What is the relationship between grid spacing and parameterization?
Representing model variables (temperature, wind, moisture) at grid points, perhaps 100km apart horizontally and 1km vertically, misses a lot of processes, which must be parameterized, such as moisture flux linked to mean temperature and wind speed.
Give two examples of fluxes between parts of the earth system that need to be accurately represented.
The fluxes of moisture, heat, and momentum are crucial for getting atmosphere/ocean coupling right.
What is an ensemble forecast?
The average of many forecasts (ensemble) does better than any single member.
How accurately do climate models represent the current distribution and type of clouds?
Current climate models and observations are uncertain regarding current clouds, esp. tropical convection.
How accurate are their surface temperatures? How accurately is tropical convection represented?

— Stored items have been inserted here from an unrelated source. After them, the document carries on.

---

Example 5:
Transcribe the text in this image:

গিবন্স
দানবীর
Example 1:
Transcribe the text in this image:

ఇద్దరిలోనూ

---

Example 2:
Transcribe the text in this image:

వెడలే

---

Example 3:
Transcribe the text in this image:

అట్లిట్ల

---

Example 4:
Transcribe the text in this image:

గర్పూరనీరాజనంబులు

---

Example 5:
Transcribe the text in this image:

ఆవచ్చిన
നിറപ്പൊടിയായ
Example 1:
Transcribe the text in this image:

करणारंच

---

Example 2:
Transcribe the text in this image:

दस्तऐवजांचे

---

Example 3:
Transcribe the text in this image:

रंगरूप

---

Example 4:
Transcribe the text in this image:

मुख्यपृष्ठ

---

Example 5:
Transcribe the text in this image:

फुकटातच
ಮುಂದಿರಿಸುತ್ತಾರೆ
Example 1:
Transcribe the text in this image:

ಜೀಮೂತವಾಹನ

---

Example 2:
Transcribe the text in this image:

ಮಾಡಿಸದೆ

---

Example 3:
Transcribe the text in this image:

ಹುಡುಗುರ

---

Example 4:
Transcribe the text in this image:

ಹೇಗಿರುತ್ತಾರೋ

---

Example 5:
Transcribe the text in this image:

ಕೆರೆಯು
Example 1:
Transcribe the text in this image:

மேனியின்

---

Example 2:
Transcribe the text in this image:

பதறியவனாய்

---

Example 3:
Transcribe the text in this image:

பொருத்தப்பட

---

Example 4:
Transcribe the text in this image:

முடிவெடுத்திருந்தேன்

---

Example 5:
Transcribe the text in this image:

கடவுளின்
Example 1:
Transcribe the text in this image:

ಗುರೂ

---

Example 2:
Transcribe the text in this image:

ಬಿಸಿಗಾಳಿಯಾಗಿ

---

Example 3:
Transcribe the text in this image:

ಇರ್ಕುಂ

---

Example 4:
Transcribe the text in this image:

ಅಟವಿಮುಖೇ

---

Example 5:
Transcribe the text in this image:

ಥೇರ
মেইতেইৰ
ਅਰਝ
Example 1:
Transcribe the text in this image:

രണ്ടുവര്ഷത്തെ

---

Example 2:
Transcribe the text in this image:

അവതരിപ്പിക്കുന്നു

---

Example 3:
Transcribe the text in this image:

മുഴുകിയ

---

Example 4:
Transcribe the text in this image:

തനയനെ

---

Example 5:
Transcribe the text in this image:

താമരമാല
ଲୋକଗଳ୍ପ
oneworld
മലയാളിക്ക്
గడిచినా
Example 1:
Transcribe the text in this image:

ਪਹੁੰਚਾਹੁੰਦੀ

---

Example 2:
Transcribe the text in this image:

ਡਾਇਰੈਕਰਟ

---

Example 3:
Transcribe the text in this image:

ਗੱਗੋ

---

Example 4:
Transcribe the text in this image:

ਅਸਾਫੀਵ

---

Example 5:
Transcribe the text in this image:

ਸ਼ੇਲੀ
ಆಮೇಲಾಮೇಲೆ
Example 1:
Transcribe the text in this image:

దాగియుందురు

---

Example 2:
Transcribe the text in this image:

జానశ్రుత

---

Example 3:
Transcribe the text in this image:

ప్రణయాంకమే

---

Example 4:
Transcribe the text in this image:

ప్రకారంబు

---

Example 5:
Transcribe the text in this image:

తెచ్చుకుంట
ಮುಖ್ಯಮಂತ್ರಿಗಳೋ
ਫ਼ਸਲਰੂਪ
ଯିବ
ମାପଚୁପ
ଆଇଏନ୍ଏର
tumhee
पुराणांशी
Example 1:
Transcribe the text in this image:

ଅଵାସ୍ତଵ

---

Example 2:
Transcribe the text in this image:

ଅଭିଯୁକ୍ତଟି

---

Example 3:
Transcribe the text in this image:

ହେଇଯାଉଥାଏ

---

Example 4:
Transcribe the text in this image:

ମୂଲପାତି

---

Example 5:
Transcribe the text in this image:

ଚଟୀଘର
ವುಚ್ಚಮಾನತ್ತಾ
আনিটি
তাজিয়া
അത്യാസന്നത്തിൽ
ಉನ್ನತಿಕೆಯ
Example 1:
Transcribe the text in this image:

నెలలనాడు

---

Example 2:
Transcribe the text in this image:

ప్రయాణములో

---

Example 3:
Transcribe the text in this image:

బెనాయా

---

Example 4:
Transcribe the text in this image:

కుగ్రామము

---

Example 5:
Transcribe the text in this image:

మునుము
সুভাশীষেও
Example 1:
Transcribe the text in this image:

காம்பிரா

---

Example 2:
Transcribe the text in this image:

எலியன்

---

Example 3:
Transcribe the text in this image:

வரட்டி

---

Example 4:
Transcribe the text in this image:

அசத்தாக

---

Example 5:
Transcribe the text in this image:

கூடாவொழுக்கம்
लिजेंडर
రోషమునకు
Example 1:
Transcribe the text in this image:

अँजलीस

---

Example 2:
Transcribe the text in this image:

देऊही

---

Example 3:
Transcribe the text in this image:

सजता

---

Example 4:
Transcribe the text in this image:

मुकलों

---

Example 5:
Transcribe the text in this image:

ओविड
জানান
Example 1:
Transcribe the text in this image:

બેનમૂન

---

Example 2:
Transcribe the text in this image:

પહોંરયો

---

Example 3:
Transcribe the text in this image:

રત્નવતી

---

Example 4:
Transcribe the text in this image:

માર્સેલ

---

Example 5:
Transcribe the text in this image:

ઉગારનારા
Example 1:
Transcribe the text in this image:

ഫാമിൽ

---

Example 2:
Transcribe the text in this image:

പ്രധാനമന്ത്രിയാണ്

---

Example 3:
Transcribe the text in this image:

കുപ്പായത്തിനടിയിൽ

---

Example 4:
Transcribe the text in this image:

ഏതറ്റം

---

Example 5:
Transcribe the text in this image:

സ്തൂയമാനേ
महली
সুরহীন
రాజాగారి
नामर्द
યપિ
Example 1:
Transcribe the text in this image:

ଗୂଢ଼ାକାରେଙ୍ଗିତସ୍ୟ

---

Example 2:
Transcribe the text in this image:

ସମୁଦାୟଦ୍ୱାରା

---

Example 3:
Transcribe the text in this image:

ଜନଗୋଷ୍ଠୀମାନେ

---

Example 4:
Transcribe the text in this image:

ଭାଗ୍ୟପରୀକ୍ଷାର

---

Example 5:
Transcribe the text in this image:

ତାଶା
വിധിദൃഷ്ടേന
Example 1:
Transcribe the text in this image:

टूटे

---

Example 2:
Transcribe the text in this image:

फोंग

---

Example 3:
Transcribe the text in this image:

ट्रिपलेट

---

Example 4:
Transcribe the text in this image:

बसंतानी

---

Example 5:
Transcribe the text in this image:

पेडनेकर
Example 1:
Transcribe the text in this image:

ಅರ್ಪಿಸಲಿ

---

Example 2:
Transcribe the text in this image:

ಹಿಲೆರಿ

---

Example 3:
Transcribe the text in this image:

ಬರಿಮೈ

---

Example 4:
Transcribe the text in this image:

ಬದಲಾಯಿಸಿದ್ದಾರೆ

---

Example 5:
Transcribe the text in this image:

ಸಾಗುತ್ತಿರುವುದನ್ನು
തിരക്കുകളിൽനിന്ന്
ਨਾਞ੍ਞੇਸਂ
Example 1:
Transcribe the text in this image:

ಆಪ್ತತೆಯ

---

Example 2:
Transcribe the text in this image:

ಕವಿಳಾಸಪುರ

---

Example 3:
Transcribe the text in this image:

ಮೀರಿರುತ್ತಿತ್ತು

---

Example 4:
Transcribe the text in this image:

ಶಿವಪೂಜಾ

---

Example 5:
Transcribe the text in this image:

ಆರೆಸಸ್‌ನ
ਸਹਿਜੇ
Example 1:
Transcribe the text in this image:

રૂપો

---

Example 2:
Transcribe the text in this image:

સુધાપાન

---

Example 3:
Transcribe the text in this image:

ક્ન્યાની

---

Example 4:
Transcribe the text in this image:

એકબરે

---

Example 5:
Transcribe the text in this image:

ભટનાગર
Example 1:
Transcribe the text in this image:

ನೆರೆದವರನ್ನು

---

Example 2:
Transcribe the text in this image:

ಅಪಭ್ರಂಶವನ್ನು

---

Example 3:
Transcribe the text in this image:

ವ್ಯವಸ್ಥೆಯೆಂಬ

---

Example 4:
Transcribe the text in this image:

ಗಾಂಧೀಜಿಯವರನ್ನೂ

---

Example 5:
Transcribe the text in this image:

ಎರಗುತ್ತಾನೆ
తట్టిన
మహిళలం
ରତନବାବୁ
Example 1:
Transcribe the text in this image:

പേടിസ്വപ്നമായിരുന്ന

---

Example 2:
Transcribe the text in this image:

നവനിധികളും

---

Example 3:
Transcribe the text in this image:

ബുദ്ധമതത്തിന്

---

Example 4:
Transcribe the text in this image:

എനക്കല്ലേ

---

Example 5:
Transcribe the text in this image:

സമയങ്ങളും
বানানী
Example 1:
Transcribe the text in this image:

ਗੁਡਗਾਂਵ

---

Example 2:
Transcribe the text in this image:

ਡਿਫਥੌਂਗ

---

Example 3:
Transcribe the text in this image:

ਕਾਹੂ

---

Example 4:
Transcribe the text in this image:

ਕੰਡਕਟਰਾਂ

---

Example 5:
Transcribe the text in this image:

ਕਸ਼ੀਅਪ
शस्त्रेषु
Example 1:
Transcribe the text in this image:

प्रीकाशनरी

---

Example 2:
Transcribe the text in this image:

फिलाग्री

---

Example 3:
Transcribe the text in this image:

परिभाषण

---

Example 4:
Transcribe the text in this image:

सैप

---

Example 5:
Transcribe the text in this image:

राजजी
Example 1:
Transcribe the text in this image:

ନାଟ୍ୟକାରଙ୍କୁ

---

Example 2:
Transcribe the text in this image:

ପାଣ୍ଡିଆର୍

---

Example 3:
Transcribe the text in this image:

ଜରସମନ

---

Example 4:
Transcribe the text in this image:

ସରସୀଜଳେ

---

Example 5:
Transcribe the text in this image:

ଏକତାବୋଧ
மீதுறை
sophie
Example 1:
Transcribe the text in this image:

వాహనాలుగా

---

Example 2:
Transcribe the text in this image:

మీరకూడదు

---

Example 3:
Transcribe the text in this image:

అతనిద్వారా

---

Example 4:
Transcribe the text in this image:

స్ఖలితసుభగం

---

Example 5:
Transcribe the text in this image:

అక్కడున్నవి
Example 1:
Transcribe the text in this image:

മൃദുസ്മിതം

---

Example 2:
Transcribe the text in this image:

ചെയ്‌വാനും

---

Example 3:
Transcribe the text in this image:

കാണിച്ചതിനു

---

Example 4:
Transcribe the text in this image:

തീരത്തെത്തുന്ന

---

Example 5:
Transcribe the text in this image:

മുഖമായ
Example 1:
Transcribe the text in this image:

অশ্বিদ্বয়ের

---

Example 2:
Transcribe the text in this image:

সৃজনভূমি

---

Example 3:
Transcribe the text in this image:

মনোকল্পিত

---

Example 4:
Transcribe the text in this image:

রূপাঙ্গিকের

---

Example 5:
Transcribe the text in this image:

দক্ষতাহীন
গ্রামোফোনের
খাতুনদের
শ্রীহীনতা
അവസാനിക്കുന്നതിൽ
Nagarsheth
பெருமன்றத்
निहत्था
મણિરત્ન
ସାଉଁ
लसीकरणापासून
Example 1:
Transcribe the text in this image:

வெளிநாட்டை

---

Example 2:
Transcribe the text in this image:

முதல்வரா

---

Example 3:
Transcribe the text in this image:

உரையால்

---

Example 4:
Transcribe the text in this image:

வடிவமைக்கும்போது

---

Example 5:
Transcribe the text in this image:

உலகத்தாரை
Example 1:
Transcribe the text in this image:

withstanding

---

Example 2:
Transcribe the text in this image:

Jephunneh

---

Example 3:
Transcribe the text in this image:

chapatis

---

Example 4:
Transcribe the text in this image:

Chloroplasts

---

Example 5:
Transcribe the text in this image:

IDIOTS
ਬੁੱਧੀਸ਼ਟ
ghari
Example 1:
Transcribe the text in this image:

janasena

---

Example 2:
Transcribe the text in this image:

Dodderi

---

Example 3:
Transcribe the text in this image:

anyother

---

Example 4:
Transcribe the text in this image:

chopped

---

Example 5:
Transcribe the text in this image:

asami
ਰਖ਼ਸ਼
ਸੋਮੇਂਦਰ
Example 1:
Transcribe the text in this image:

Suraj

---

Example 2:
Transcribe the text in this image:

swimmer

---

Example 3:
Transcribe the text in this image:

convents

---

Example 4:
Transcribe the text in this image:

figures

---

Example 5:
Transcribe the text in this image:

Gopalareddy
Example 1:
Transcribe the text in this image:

They often have a cold bias of 2-5 K in the troposphere , yet departures from this may be regarded as reasonably represented.
How accurately is deep water formation represented?
Convection is poorly represented in the atmosphere and ocean.
What happens to tropical rainfall and temperatures if the tropical rainforest is cut down?
The tropics get hotter and drier when vegetation is cut down.
What happens to atmospheric CO2 trends if NABW formation is turned off.
CO2 trends will increase in the atmosphere if NABW formation slows.
What happens to global temperature?
This would cause temperatures to increase globally but actually cool in the region where bottom water formation is slowing (reduced heat flux out of the ocean).